Reny menegaskan, kualitas kebersihan makanan harus menjadi perhatian utama seluruh pelaku usaha jasa boga, terutama dalam mendukung program Satuan Pelayanan Pemenuhan Gizi (SPPG).
“Saya sebagai tenaga kesehatan meminta agar aspek higienitas benar-benar menjadi perhatian utama. Program pemenuhan gizi sangat baik, tetapi penyajian makanan juga harus sehat, bersih, dan tepat waktu agar manfaatnya benar-benar dirasakan anak-anak,” ujarnya.

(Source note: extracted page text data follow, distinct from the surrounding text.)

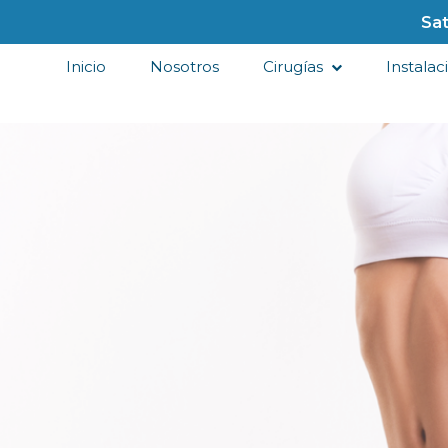
Sat
Inicio
Nosotros
Cirugías
Instalac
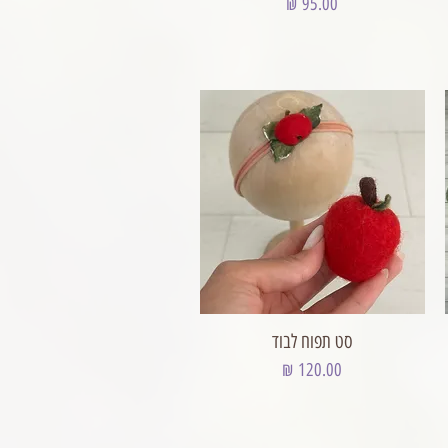
מחיר
סט תפוח לבוד
מחיר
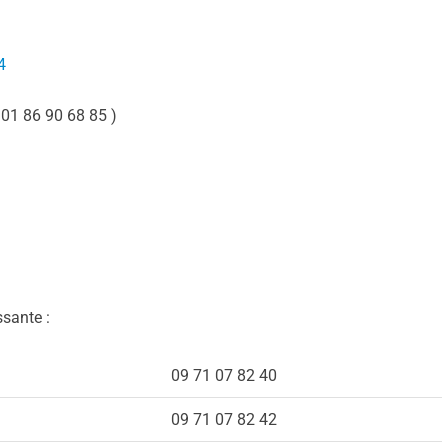
4
( 01 86 90 68 85 )
ssante :
09 71 07 82 40
09 71 07 82 42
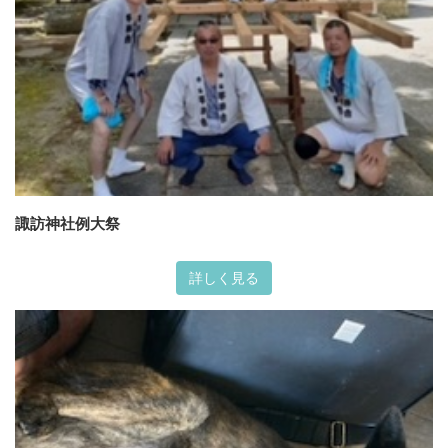
諏訪神社例大祭
詳しく見る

Ia menilai sektor jasa boga memiliki peran strategis dalam mendukung pembangunan daerah, terutama melalui penguatan UMKM kuliner yang kini terus berkembang.
Ia lantas mengapresiasi kreativitas pelaku UMKM yang mulai menghadirkan sajian dengan tampilan menarik dan praktis, termasuk pengembangan makanan dan kue khas daerah yang dinilai berpotensi menjadi identitas kuliner Sulteng.
Menurutnya, perkembangan industri jasa boga saat ini menuntut pelaku usaha terus beradaptasi dengan perubahan zaman. Mulai dari peningkatan kualitas pelayanan, inovasi menu, pemanfaatan teknologi digital, hingga kemampuan membaca kebutuhan pasar.
“Di tengah perkembangan zaman yang semakin dinamis, sektor jasa boga dituntut terus bertransformasi. Pelayanan berkualitas, higienitas makanan, inovasi menu, pemanfaatan teknologi digital, hingga kemampuan membaca kebutuhan pasar menjadi faktor utama dalam memenangkan persaingan,” katanya.
Sementara itu, Ketua DPD APJI Sulteng, Imelda Liliana Muhidin, mengatakan Rakerda VI menjadi momentum konsolidasi organisasi sekaligus penguatan peran APJI dalam mendukung pelaku UMKM dan jasa boga di daerah.
Menurutnya, APJI terus membangun sinergi dengan pemerintah, dunia usaha, serta berbagai mitra strategis guna meningkatkan kapasitas pelaku jasa boga di Sulteng.
Ia menjelaskan, salah satu program yang tengah diperkuat adalah pelatihan dan sertifikasi Chef de Partie yang menjadi syarat penting bagi dapur program Makan Bergizi Gratis (MBG).
“Dari 29 peserta yang mengikuti pelatihan, sebanyak 23 peserta dinyatakan lolos dan berhak mendapatkan sertifikasi Chef de Partie. Sertifikasi ini sangat dibutuhkan bagi dapur-dapur MBG di seluruh Indonesia,” ungkapnya.
Ke depan, APJI Sulteng juga akan menggelar berbagai program pembinaan UMKM seperti cooking demo, pelatihan pembuatan roti, donat, hingga kue tradisional.
“Tentunya, dengan melibatkan pelaku usaha dari berbagai daerah,” tandasnya.
Rakerda VI APJI Sulteng turut dirangkaikan dengan pameran UMKM yang diikuti 25 pelaku usaha, termasuk lima UMKM disabilitas, serta talkshow terkait pengembangan UMKM dan jasa boga daerah.
Kegiatan ini, juga turut dihadiri perwakilan Bank Indonesia Sulteng, Muhamad Irfan Sukarna, Ketua TP-PKK Kabupaten Sigi, direksi PT Bank Perekonomian Rakyat (BPR), serta sejumlah mitra strategis lainnya.